**WHAT TO PRODUCE**:
In the material below, find each line with the word "analysis" and copy it.

====================

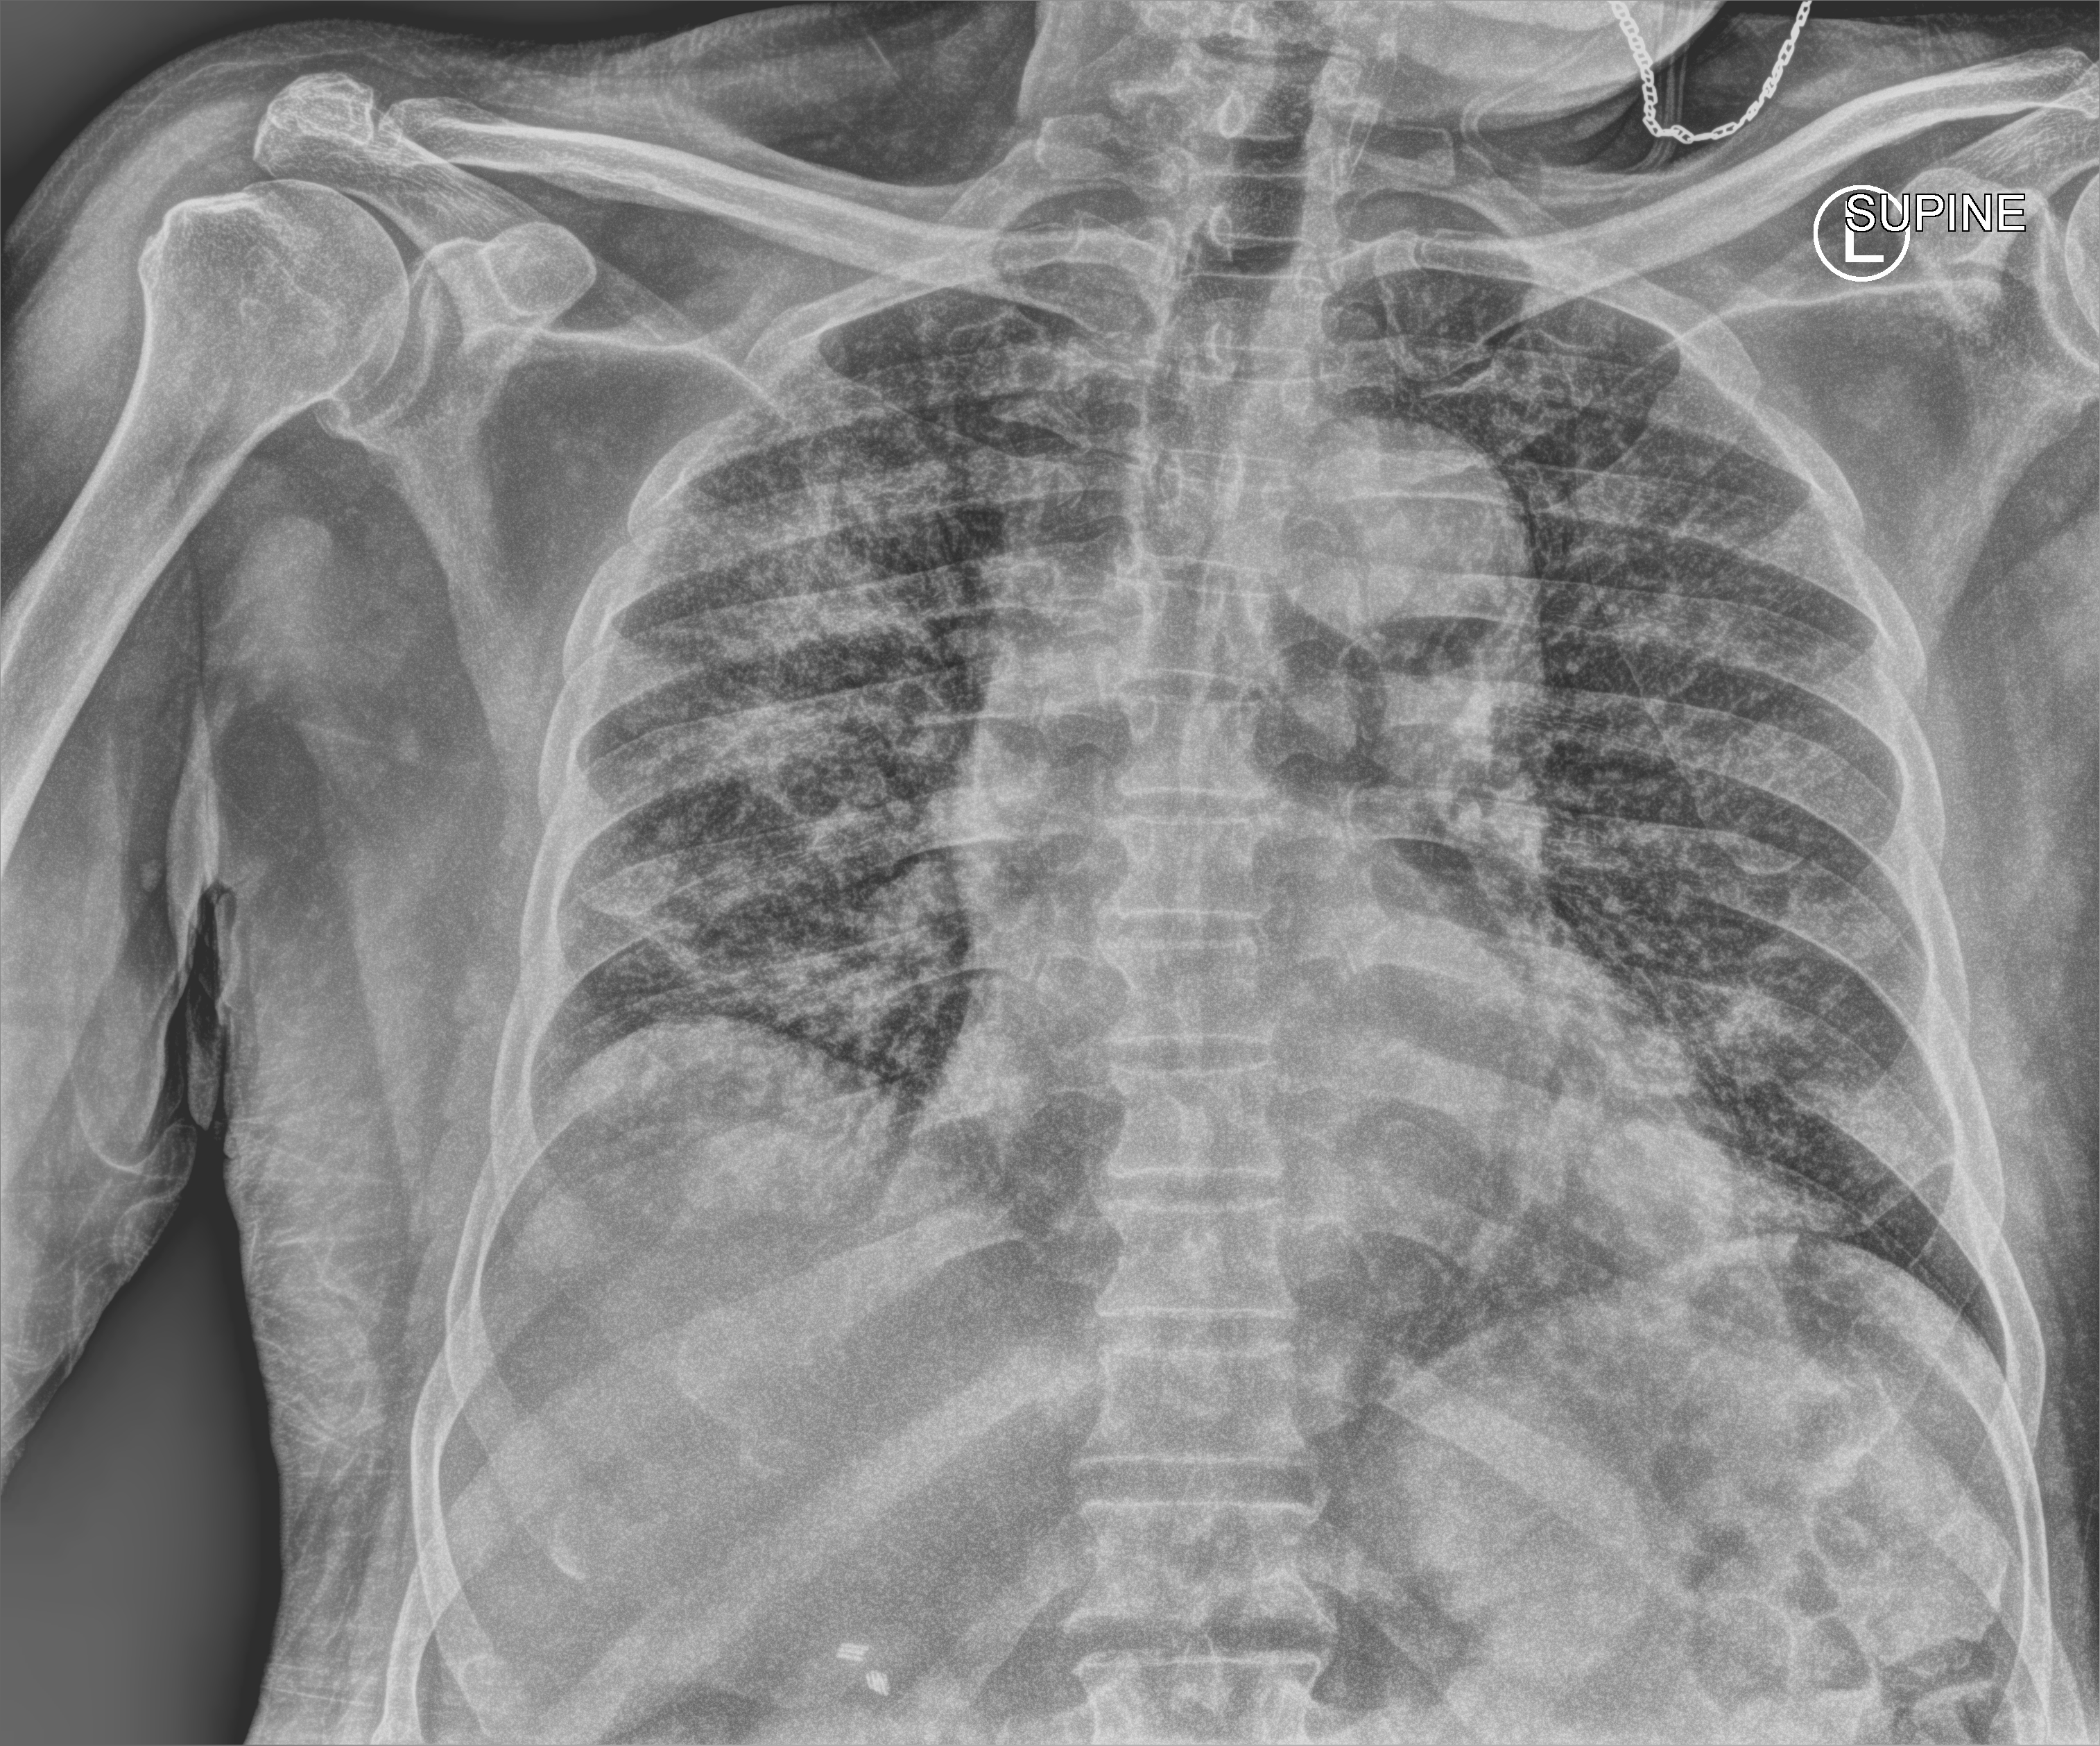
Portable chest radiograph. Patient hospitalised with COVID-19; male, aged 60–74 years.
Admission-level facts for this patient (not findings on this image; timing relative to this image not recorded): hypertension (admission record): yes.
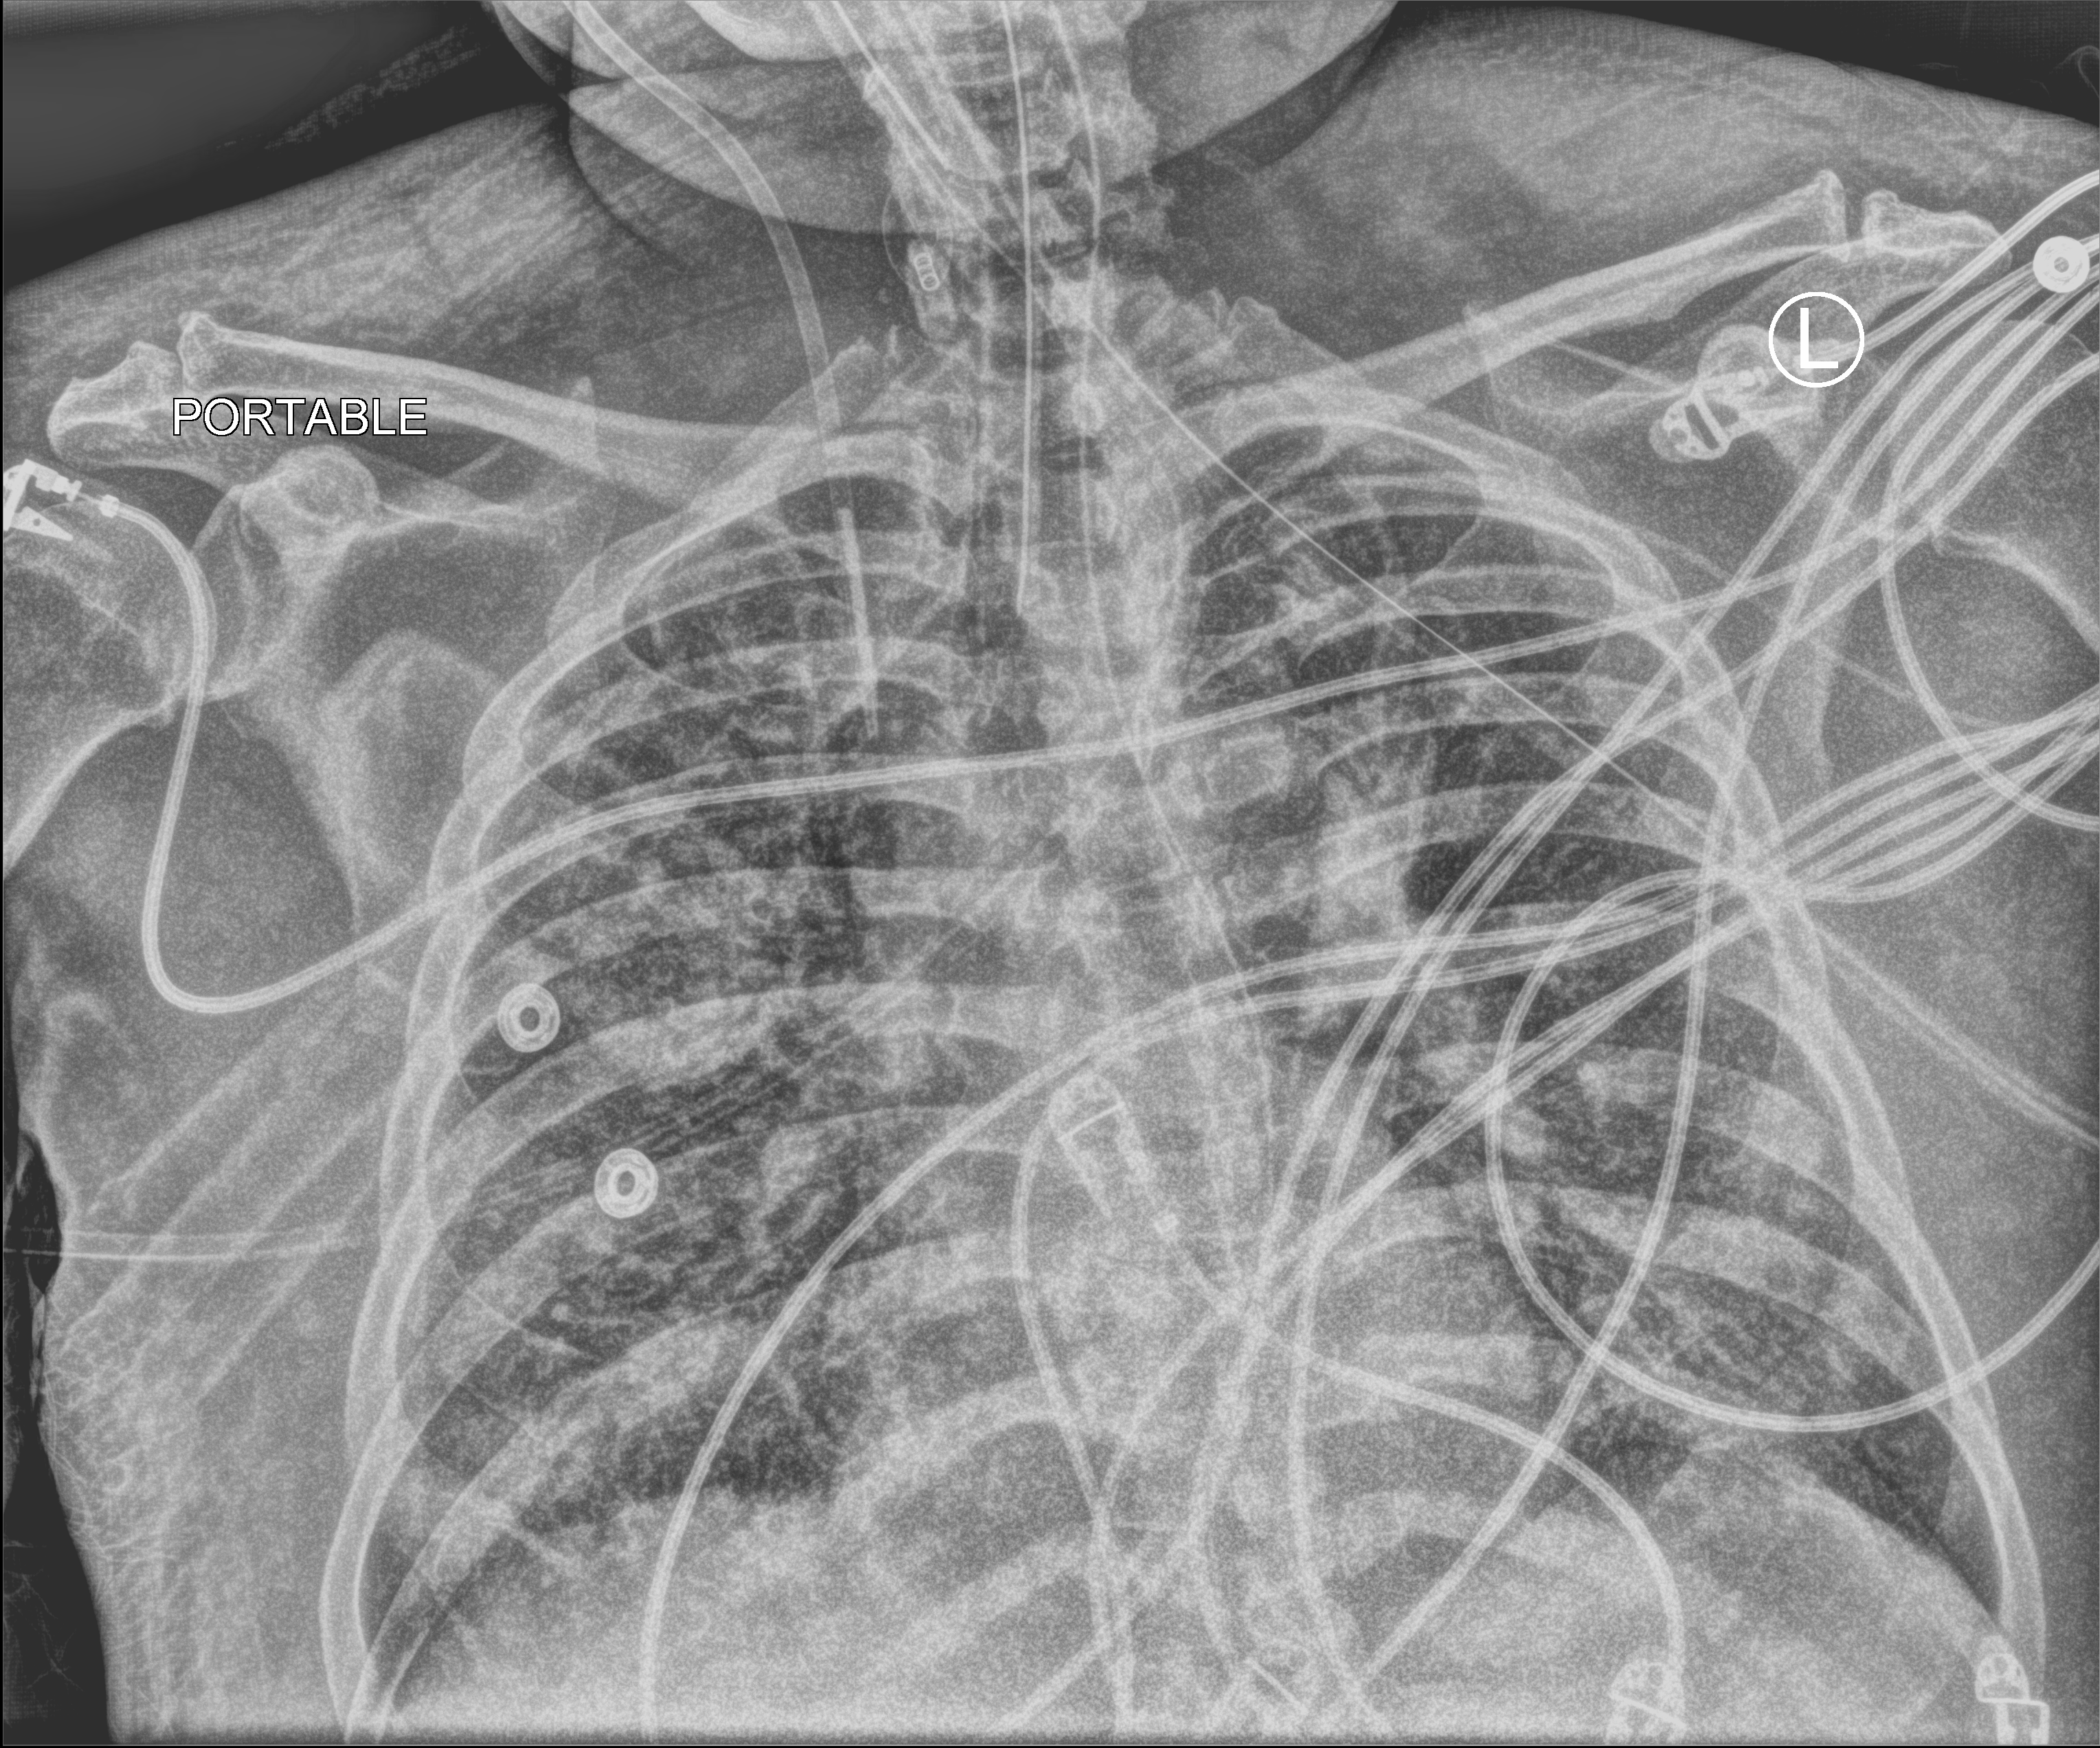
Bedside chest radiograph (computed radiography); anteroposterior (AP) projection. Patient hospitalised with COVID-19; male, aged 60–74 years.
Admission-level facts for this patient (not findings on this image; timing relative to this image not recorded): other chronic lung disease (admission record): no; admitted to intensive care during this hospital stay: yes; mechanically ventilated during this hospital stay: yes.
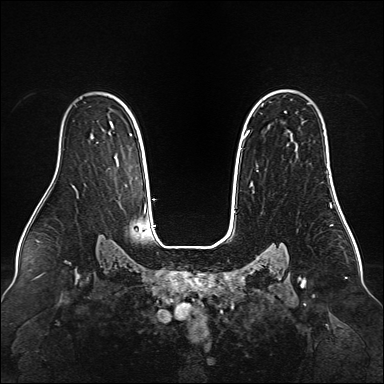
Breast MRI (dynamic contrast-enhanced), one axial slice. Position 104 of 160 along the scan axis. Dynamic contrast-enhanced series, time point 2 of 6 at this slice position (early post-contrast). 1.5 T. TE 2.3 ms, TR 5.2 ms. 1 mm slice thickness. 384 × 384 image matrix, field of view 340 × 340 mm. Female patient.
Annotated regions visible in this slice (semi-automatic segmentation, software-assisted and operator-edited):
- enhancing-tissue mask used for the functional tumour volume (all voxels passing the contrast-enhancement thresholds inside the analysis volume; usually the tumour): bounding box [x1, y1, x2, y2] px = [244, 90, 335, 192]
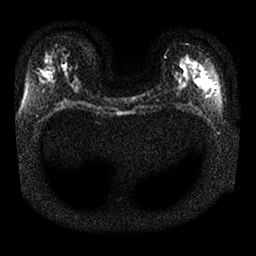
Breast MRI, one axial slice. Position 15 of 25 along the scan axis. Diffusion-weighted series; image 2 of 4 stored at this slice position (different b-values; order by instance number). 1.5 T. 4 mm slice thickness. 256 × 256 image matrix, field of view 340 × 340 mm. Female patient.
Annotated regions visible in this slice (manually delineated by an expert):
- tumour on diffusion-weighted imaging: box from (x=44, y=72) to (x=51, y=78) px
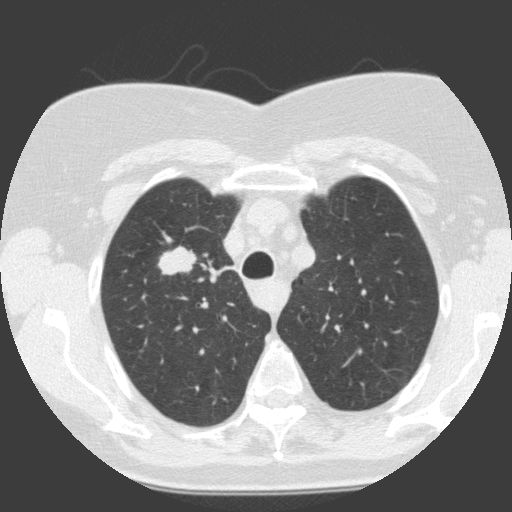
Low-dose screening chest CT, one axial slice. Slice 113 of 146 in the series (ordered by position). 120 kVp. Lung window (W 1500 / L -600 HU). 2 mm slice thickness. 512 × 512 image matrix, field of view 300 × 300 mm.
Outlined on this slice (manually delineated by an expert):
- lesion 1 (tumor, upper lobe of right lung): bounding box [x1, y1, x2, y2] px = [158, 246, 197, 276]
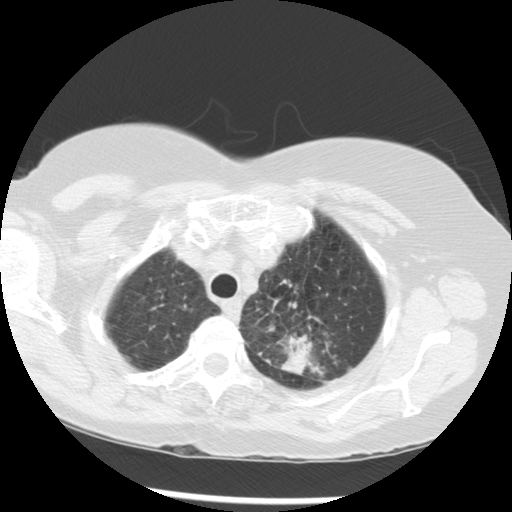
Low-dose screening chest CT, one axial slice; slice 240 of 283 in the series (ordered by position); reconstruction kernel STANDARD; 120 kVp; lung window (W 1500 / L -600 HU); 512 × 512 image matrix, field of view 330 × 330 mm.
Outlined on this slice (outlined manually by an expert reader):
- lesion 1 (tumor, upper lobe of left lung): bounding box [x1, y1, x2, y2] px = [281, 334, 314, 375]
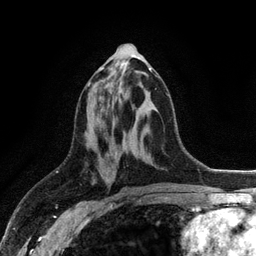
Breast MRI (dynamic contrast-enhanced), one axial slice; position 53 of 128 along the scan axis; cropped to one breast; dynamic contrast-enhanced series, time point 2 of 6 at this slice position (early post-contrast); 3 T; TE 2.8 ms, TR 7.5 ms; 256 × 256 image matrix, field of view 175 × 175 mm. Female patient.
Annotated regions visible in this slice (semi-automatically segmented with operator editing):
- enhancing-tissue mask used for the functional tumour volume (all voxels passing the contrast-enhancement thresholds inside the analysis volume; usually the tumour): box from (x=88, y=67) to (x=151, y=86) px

====================

**RESPONSE FOR THIS EXERCISE**:
- enhancing-tissue mask used for the functional tumour volume (all voxels passing the contrast-enhancement thresholds inside the analysis volume; usually the tumour): bounding box [x1, y1, x2, y2] px = [244, 90, 335, 192]
- enhancing-tissue mask used for the functional tumour volume (all voxels passing the contrast-enhancement thresholds inside the analysis volume; usually the tumour): box from (x=88, y=67) to (x=151, y=86) px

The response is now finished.